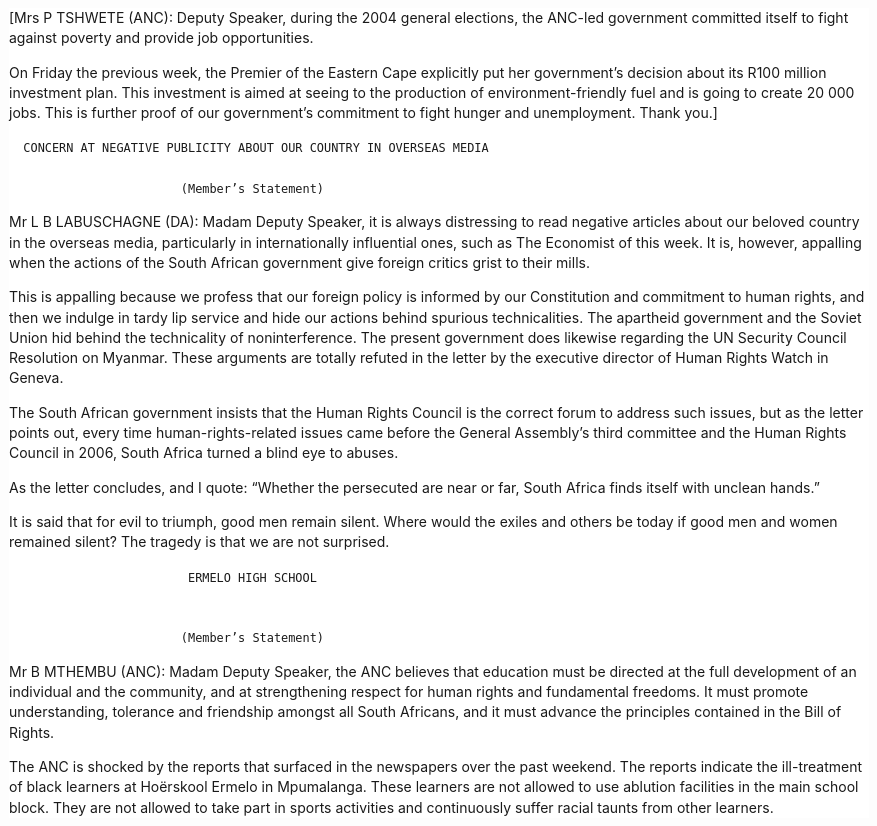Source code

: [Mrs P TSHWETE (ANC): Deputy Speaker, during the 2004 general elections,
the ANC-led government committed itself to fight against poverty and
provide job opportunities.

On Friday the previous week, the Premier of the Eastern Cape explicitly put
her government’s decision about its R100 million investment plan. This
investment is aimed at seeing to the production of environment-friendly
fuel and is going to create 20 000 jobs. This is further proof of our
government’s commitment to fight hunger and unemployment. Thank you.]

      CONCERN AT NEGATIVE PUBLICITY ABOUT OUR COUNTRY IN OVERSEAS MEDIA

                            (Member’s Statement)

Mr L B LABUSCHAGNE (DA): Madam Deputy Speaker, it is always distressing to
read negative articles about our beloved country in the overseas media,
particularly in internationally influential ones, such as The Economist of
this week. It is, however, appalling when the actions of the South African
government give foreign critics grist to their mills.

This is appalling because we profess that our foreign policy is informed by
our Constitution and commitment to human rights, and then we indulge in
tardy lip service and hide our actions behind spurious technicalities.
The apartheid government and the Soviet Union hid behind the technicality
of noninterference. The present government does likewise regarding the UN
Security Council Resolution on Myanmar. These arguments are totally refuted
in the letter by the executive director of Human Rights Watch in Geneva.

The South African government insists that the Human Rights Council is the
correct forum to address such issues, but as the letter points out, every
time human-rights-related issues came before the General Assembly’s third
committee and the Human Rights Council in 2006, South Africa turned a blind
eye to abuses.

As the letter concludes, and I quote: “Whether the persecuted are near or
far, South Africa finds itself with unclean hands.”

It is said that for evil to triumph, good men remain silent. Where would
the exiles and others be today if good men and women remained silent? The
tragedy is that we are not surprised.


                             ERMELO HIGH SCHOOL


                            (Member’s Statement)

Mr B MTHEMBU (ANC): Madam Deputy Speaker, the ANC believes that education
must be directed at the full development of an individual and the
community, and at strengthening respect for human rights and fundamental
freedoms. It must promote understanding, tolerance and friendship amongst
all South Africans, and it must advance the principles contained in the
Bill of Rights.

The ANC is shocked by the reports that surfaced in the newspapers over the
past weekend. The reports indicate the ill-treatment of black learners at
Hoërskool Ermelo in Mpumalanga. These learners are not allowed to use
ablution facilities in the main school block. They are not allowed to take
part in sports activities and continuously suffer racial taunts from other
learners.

◇ ◇ ◇ ◇

**Directions:**
Your answer should contain only the lines from the beginning of the listing above through the line with "investment is aimed", copied exactly and without the pictures.

**Answer below:**
Source code

: [Mrs P TSHWETE (ANC): Deputy Speaker, during the 2004 general elections,
the ANC-led government committed itself to fight against poverty and
provide job opportunities.

On Friday the previous week, the Premier of the Eastern Cape explicitly put
her government’s decision about its R100 million investment plan. This
investment is aimed at seeing to the production of environment-friendly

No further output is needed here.